Vladlen Tatarsky, le blogueur tué à Saint-Pétersbourg, était sous la tutelle d’Evgueni Prigojine, patron de Wagner. © RIA NOVOSTI

Attentat de Saint-Pétersbourg: un message au patron du groupe Wagner ?

Gérald Papy
Gérald Papy Rédacteur en chef adjoint

L’assassinat d’un blogueur militaire à Saint-Pétersbourg ne sert pas vraiment les intérêts de Kiev. Un message envoyé au patron du groupe Wagner?

A l’heure des caméras de surveillance, des vidéos de smartphone et des réseaux sociaux, un attentat le 2 avril à Saint-Pétersbourg devient, différé d’à peine quelques heures, une réalité spectaculaire et tangible dans le monde. Une jeune femme entre dans le Streetfood bar n°1, remet à l’invité de la conférence qui s’y tient une statuette le représentant, et quelques minutes plus tard, une violente secousse brise les vitres extérieures du lieu. Soutien de l’offensive militaire en Ukraine et, à l’occasion, critique de l’état-major russe qui la mène avec des fortunes diverses, le blogueur militaire russe Vladlen Tatarsky est tué sur le coup, des dizaines de ses auditeurs blessés. Mais pas l’auteure présumée de l’attaque, la livreuse de statue contenant l’explosif. Elle est présentée le lendemain par la police à la justice pour répondre de ses actes. Les informations diffusées sur Daria Trepova, 26 ans, sont parcellaires mais suffisantes pour l’assimiler grossièrement à la mouvance de l’opposant russe Alexeï Navalny: elle a été arrêtée en février 2022 lors d’une manifestation antiguerre ; elle a fait jadis un don à la Fondation contre la corruption créée par l’ancien avocat…

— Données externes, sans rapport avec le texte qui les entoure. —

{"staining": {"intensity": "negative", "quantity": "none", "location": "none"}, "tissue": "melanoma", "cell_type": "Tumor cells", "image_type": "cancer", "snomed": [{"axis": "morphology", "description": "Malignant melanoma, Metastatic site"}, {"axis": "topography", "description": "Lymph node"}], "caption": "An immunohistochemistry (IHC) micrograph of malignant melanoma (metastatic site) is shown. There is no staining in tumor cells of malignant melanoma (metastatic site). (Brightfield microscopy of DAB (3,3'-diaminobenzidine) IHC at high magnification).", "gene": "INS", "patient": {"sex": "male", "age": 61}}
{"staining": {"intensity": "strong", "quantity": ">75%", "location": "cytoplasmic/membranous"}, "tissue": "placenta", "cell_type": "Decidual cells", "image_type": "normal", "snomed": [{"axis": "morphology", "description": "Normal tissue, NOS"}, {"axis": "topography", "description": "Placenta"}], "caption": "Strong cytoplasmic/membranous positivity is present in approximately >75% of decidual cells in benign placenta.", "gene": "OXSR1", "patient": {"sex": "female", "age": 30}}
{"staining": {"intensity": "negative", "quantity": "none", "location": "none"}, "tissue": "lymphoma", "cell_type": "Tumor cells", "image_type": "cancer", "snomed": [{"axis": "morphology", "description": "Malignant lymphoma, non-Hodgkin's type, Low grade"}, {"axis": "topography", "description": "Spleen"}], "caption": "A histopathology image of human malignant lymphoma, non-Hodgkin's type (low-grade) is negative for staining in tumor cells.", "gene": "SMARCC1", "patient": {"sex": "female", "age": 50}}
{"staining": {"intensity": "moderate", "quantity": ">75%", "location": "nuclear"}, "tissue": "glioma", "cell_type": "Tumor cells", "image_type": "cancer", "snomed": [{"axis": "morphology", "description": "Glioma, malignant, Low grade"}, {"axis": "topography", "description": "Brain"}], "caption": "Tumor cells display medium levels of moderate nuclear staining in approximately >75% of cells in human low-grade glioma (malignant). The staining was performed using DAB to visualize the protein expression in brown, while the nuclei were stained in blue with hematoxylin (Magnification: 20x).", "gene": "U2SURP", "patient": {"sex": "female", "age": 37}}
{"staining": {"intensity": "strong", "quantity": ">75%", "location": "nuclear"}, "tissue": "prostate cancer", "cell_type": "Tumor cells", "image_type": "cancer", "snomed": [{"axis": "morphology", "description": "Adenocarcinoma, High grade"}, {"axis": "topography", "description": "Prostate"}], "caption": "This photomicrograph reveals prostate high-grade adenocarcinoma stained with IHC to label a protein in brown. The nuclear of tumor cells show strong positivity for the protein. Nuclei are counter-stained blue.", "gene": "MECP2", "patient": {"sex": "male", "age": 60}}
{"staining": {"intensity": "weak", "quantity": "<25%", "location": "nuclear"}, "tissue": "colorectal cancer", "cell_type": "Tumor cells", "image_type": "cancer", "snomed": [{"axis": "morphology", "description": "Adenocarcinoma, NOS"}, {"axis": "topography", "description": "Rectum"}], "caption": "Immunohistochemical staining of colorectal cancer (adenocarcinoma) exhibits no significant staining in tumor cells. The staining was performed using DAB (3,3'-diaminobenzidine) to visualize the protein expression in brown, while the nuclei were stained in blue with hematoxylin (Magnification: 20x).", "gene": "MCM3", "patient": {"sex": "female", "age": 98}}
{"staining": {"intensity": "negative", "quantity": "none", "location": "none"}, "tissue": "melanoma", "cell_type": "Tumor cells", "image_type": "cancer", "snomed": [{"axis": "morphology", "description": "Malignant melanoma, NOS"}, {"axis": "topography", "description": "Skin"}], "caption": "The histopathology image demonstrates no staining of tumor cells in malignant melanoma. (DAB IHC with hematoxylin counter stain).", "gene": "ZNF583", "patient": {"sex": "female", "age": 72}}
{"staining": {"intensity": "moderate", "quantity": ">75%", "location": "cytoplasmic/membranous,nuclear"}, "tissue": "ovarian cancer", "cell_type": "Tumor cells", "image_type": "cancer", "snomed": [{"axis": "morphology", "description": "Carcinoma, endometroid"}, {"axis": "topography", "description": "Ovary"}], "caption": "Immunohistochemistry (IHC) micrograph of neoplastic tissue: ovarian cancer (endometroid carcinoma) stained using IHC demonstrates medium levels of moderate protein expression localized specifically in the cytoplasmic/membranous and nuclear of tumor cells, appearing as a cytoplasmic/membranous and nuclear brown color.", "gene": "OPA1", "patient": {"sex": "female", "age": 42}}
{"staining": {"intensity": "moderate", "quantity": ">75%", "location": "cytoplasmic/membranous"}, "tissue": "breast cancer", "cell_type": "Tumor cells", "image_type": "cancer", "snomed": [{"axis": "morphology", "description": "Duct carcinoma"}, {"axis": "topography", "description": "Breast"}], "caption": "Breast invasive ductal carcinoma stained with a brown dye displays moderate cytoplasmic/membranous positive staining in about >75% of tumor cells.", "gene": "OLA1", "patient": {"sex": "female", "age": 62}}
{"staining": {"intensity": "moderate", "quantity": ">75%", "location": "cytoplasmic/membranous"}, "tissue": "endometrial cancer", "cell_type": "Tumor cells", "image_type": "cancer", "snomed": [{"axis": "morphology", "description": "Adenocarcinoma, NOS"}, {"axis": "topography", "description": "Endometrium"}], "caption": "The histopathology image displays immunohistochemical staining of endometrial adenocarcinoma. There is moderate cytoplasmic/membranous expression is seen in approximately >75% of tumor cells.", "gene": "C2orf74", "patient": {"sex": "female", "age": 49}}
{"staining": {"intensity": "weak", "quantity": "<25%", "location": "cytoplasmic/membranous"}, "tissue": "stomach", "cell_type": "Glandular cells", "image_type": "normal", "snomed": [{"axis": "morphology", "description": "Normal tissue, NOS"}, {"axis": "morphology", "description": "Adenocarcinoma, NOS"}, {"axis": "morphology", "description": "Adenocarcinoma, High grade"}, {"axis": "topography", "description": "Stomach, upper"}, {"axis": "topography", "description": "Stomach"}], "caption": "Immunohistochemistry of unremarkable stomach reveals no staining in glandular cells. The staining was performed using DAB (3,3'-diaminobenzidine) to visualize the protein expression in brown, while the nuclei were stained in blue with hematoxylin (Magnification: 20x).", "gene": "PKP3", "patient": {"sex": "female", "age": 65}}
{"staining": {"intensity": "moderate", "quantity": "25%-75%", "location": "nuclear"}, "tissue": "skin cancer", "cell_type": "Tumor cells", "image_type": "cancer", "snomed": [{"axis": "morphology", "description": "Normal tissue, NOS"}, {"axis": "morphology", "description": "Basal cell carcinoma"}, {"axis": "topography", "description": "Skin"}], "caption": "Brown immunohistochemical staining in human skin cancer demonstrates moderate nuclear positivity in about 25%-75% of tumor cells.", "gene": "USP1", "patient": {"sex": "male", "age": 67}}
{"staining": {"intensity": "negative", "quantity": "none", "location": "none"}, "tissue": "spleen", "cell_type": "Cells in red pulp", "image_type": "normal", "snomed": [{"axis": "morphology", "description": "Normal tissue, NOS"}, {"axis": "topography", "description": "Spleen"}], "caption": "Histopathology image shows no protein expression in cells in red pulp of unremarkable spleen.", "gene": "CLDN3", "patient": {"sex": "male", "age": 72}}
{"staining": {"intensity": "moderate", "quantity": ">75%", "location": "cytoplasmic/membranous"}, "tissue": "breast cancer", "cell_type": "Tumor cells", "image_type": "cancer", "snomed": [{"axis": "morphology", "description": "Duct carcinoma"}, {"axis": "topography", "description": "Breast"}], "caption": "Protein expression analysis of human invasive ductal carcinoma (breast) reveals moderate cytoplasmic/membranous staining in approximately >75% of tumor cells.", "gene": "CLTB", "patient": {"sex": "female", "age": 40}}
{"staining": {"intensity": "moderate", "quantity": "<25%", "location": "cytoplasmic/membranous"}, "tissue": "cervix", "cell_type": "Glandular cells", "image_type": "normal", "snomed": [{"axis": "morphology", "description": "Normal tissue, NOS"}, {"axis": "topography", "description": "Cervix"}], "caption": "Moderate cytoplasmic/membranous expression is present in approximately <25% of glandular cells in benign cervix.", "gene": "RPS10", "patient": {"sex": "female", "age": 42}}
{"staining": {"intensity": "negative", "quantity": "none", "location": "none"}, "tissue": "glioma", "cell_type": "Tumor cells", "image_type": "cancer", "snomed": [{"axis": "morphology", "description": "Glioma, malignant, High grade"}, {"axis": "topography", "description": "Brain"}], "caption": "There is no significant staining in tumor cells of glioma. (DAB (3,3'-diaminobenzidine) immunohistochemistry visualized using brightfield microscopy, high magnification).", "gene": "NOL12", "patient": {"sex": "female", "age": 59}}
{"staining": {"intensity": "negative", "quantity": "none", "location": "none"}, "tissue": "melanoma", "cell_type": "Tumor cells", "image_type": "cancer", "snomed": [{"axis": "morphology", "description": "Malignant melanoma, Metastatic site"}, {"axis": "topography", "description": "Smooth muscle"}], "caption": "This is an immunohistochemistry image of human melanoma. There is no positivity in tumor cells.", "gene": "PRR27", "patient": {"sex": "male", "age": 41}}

Je ne blâmerais pas le régime de Kiev. Je pense qu’un groupe de radicaux opère.

Pourtant, c’est aux dirigeants ukrainiens que les Russes attribuent tout de suite la responsabilité de l’attaque de Saint-Pétersbourg. Impliquer la supposée militante pro-Navalny dans l’affaire pourrait «démontrer» une collusion entre l’opposant russe et l’ennemi ukrainien et renvoyer le premier dans les rangs des plus grands «traîtres» à la patrie… L’assassinat de Vladlen Tatarsky, 40 ans, de son vrai nom Maxime Fomine, rappelle celui de Daria Douguina, la fille de l’idéologue ultranationaliste Alexandre Douguine, ancien proche de Vladimir Poutine, le 22 août 2022. L’enquête n’a toujours pas permis d’en déterminer le commanditaire.

La piste ukrainienne est une des hypothèses pour expliquer l’attentat contre le blogueur militaire. Elle n’est cependant pas la plus crédible. Quel intérêt auraient les services secrets de Kiev à frapper une figure populaire de la fachosphère russe en plein Saint-Pétersbourg? Autre possibilité, l’implication d’un groupe d’opposition russe trouverait un mobile plus fondé dans la volonté de déstabiliser le pouvoir de Vladimir Poutine. Dans une autre des rares attaques portées par voie terrestre sur le sol russe depuis le début de la guerre, le Corps des volontaires russes, groupe néonazi dont des éléments ont trouvé refuge en territoire ukrainien, avait revendiqué, début mars 2023, une incursion qui avait fait deux morts dans le village de Lioubetchane, dans l’oblast de Briansk frontalier du nord-est de l’Ukraine. Son leader, Denis Nikitin, avait confié dans une interview au Financial Times que son objectif était d’entraîner plus de compatriotes à se dresser contre Vladimir Poutine.

Enfin, l’assassinat de Vladlen Tatarsky pourrait aussi être un message adressé au principal concurrent de l’état-major de l’armée russe sur le front ukrainien, le groupe de mercenaires Wagner. Le blogueur appartenait à l’écurie de son patron, Evgueni Prigojine. «Je ne blâmerais pas le régime de Kiev, a-t-il commenté après l’assassinat. Je pense qu’un groupe de radicaux opère.» Un groupe ukrainien, russe? De quoi ajouter une couche au mystère.